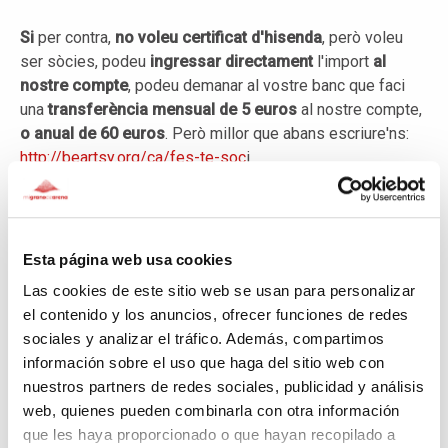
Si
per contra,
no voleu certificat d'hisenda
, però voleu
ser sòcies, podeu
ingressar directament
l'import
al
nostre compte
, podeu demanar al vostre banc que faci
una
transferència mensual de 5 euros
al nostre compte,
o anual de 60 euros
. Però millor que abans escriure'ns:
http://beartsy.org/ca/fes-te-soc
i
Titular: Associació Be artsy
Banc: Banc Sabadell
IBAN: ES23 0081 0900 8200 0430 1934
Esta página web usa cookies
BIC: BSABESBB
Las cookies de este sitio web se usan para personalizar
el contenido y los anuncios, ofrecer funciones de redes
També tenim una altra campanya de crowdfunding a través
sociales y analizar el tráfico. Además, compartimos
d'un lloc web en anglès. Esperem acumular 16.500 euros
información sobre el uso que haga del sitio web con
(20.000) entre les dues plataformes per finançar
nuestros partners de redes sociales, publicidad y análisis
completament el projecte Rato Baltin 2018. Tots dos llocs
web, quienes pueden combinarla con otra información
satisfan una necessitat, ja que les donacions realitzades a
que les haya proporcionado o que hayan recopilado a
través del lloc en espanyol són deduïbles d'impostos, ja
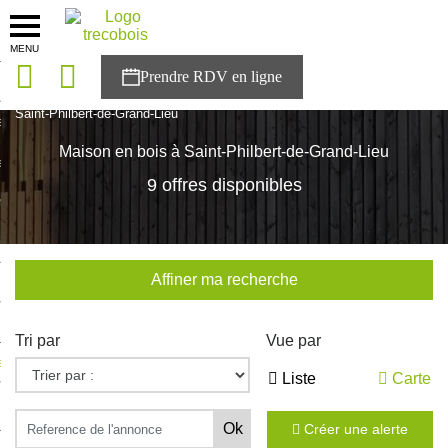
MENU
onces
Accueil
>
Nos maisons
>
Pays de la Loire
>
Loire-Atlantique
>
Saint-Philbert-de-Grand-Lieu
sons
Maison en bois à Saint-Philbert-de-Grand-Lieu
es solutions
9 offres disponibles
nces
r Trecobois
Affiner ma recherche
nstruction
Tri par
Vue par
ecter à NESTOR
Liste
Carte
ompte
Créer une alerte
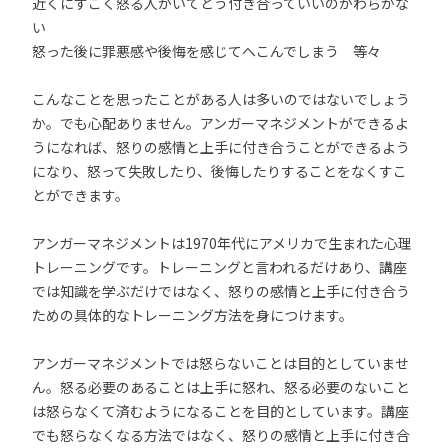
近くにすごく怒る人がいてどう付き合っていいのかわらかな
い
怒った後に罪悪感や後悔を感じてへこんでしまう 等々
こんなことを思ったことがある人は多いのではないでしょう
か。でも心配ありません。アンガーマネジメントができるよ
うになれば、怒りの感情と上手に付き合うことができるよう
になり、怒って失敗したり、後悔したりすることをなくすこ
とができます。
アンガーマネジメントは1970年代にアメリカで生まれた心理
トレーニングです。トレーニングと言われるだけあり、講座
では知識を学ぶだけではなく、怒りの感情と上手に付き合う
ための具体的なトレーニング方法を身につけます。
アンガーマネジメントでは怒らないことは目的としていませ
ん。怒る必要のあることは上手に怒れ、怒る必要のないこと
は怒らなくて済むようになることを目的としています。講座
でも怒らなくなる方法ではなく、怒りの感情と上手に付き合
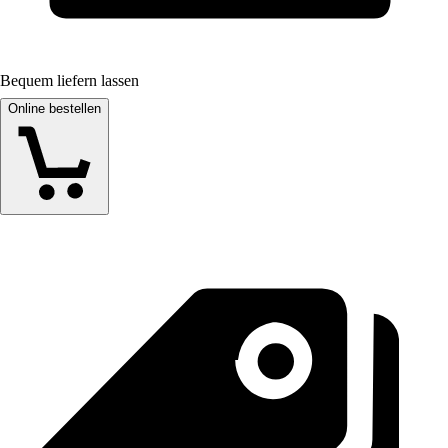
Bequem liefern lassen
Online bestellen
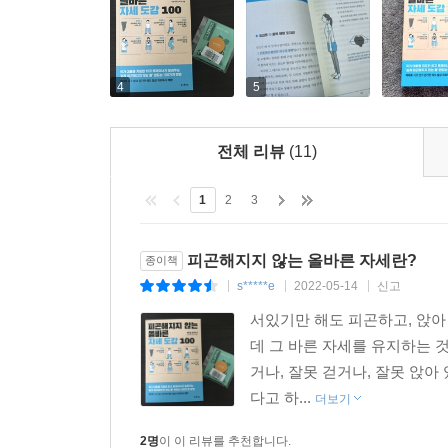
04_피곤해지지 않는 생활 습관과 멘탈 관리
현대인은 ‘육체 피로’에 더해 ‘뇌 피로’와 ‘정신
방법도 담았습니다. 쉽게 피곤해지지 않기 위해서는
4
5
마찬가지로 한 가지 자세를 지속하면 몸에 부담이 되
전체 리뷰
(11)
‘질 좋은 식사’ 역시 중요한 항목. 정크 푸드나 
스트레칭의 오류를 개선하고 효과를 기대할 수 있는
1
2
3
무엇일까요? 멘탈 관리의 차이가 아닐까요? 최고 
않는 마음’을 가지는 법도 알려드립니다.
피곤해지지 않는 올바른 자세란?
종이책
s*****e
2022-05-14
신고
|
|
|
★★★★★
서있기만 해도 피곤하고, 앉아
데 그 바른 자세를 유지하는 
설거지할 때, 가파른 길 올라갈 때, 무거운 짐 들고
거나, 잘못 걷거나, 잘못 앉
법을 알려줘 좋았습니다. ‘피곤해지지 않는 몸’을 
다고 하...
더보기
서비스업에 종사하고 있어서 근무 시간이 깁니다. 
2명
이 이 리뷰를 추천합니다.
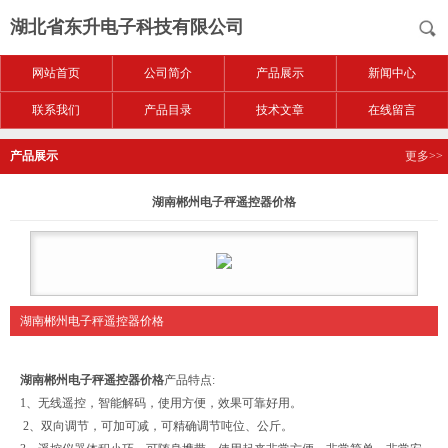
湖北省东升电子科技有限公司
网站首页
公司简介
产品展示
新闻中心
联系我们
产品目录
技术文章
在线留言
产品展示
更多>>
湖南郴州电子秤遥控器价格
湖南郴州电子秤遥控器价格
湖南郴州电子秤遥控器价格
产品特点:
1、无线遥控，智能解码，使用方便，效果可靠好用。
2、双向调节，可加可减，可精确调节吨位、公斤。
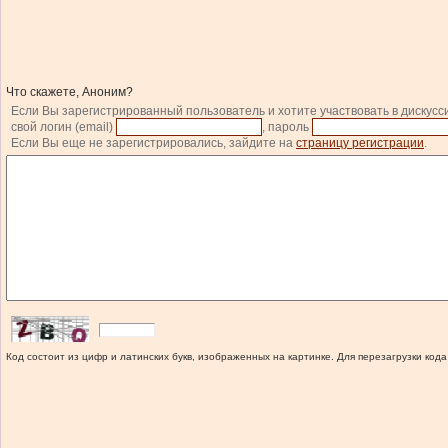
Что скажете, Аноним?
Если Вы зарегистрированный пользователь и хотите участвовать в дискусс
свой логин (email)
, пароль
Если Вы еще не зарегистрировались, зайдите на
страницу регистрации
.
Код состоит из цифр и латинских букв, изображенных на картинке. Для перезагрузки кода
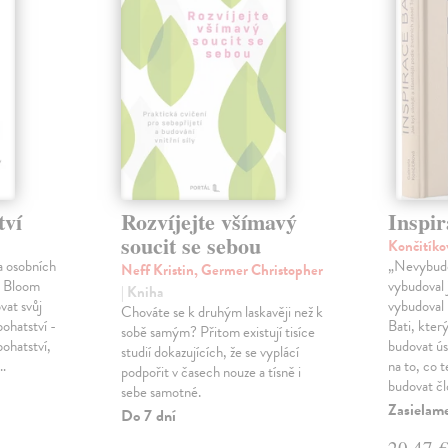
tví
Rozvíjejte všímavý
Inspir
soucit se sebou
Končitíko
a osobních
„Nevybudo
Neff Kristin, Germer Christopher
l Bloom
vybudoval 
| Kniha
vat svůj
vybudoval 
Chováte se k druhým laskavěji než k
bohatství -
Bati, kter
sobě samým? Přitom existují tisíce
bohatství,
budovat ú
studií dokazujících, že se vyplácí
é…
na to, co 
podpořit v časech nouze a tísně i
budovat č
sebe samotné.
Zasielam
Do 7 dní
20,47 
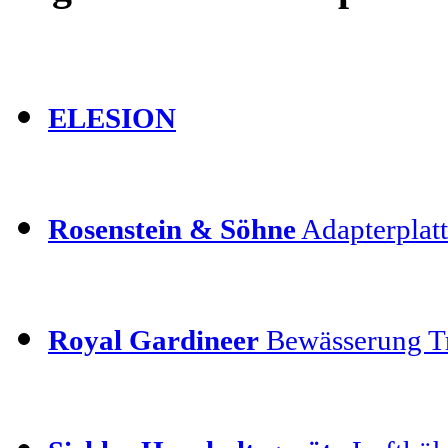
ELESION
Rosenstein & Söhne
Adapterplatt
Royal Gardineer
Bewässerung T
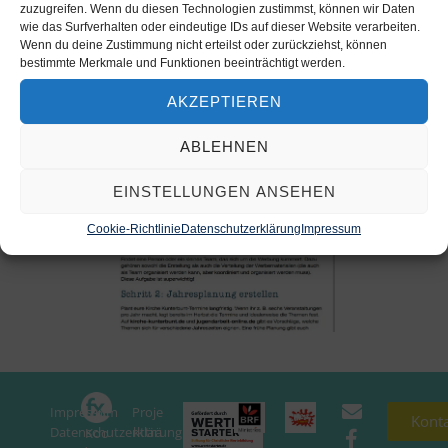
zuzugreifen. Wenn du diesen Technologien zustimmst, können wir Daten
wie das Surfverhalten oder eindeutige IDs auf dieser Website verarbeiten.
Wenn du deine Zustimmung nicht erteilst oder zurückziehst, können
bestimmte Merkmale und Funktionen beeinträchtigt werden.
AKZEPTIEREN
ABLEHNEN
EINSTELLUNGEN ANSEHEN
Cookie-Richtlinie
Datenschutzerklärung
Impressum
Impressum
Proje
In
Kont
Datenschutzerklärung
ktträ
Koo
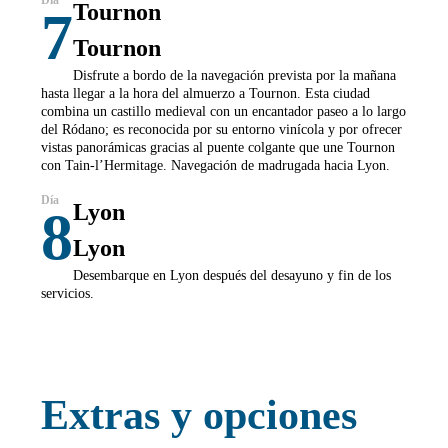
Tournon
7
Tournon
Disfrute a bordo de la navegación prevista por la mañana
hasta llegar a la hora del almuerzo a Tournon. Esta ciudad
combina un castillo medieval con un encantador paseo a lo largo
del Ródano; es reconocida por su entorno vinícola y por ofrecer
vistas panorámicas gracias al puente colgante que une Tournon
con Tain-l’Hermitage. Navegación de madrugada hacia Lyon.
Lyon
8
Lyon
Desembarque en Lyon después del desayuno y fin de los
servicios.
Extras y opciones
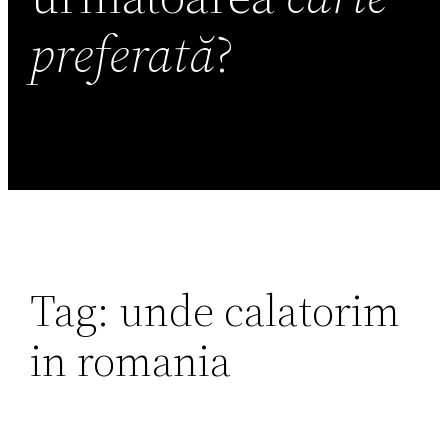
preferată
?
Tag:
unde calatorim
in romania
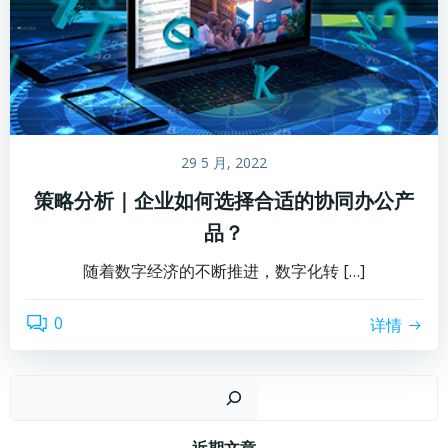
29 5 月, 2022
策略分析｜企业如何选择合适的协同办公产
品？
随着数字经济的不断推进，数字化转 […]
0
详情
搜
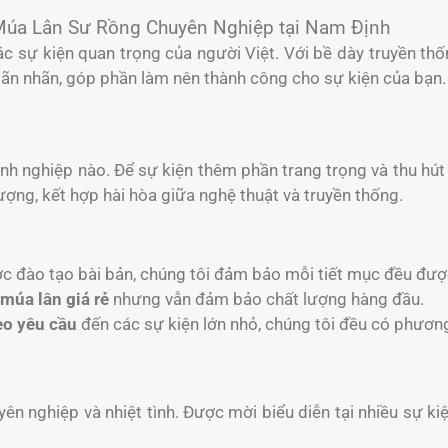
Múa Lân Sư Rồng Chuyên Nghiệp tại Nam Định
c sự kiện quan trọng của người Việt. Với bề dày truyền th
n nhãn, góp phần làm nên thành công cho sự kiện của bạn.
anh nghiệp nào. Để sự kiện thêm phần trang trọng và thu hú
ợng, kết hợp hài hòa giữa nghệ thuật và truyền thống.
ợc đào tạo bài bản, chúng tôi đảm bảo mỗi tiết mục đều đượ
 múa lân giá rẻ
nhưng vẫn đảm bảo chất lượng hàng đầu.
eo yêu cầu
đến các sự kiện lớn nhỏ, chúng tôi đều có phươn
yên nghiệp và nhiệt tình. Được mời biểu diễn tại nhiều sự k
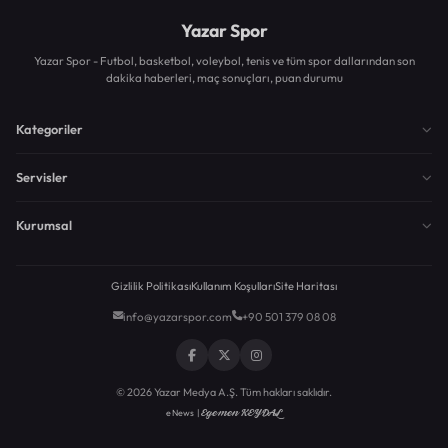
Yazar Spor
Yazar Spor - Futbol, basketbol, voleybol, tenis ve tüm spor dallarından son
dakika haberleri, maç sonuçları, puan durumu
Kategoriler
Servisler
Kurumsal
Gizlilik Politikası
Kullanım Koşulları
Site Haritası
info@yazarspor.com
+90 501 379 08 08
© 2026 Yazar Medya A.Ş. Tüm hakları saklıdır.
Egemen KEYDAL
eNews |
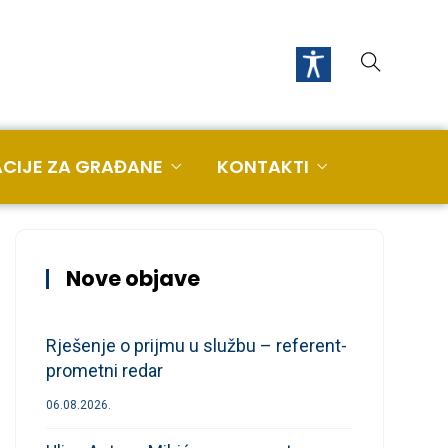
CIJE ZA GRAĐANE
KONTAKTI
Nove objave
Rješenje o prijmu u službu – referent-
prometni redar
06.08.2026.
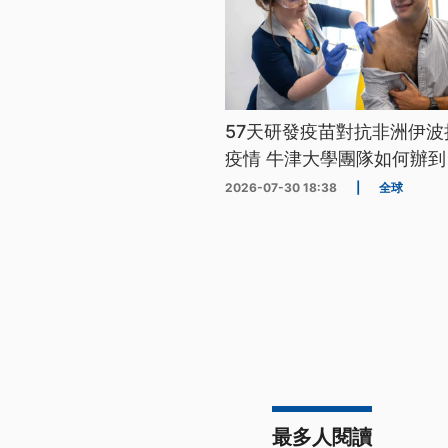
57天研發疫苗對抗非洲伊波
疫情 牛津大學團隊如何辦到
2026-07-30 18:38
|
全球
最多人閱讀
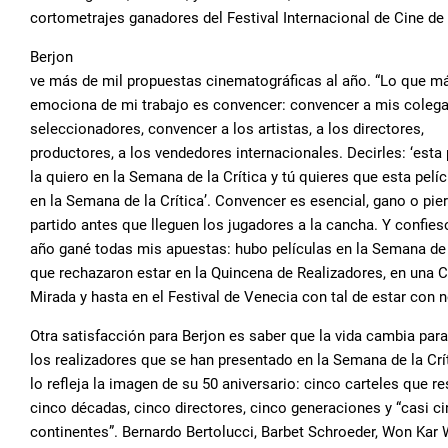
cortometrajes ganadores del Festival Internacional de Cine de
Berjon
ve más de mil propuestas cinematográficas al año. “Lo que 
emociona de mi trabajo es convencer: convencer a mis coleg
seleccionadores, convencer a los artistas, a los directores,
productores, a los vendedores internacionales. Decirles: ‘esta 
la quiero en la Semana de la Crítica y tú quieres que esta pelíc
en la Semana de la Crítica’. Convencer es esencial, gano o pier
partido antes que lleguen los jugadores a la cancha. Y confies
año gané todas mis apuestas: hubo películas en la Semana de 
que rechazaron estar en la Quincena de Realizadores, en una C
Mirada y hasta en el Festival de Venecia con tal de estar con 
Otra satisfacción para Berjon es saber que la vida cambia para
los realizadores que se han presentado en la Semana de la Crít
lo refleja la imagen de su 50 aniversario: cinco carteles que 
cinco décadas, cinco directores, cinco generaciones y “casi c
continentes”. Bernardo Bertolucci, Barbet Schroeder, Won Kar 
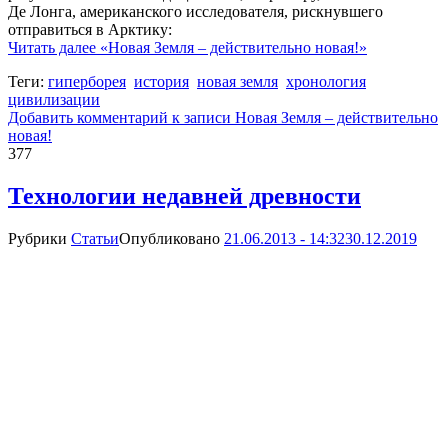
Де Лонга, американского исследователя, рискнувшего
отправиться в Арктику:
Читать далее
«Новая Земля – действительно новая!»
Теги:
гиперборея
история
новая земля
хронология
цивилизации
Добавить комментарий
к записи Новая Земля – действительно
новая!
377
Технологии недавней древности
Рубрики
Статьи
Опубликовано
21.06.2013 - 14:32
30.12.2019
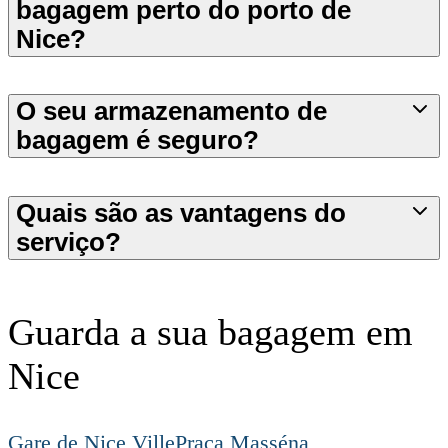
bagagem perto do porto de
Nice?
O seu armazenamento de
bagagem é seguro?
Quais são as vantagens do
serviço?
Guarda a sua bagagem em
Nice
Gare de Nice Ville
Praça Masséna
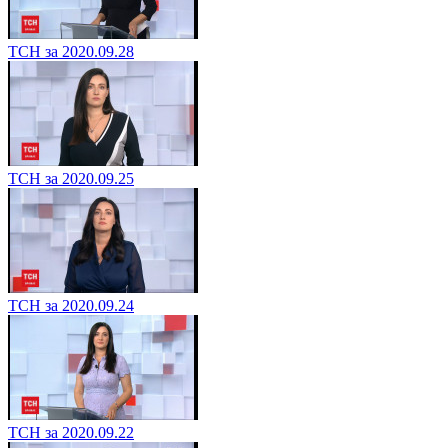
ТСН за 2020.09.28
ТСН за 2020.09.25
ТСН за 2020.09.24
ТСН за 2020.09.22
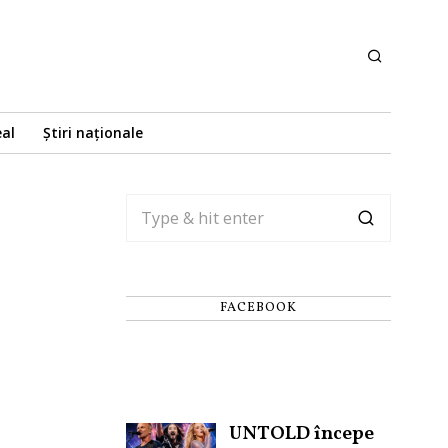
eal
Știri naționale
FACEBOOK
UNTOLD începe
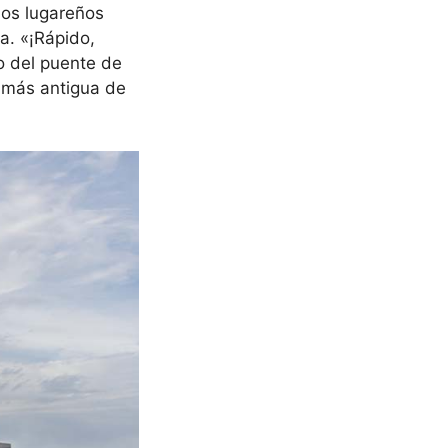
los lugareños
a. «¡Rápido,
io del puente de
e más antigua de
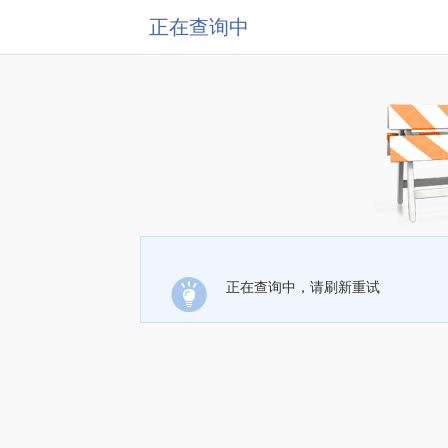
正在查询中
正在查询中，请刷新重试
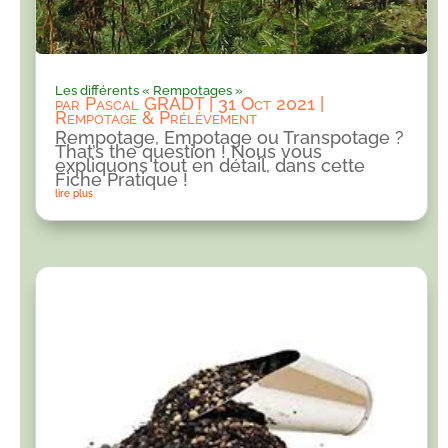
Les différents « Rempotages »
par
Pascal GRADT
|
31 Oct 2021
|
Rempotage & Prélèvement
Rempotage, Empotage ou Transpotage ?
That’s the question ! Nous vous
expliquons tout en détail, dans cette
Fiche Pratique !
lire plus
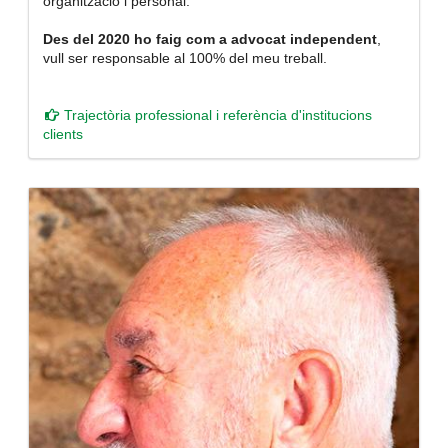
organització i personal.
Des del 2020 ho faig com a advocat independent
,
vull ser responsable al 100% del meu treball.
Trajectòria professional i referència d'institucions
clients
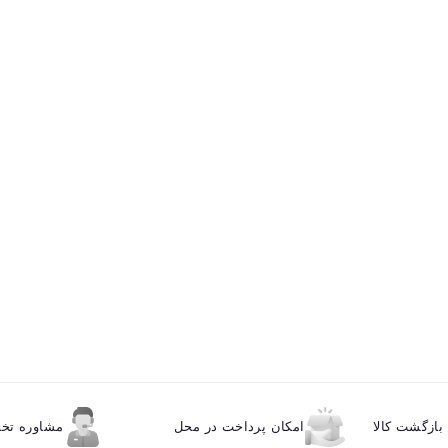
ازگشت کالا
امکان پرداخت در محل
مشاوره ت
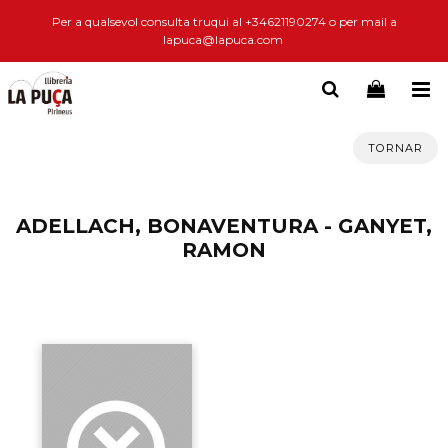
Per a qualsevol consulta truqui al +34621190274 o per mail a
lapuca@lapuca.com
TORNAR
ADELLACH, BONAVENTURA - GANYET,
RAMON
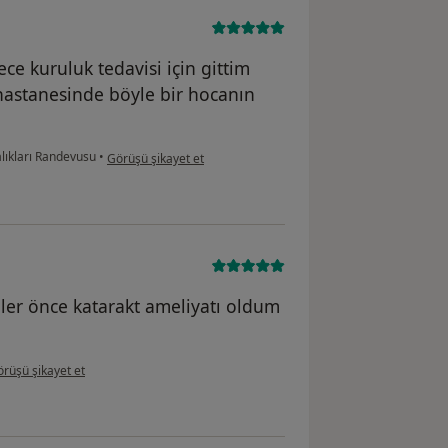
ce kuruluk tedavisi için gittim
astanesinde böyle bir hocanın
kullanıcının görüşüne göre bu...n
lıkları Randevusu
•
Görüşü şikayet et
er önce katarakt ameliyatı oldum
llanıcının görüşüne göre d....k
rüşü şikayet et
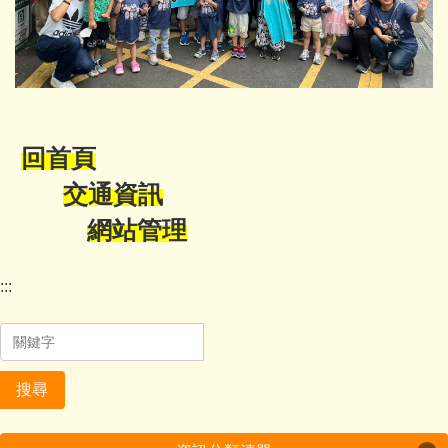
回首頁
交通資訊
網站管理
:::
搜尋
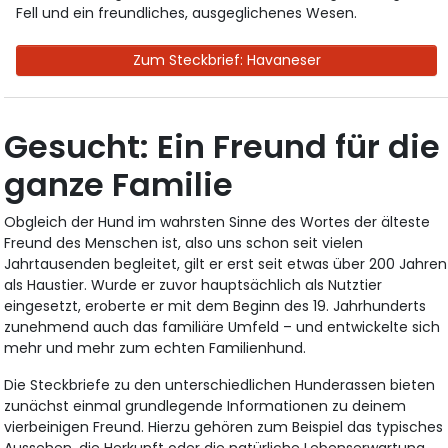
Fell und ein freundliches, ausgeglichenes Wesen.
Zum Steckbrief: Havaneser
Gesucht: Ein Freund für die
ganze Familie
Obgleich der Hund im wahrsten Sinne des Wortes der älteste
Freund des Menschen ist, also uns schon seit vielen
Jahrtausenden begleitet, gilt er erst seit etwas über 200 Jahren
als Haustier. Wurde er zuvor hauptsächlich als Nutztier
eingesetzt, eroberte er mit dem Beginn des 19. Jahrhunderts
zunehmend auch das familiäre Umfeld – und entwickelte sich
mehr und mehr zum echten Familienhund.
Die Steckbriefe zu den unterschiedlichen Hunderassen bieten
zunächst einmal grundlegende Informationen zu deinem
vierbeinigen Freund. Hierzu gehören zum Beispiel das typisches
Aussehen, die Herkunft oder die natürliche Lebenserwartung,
= = = =
Determine, please, how many lines hold "hasta" in the records, and give that number by itself.

== Response to the task ==
2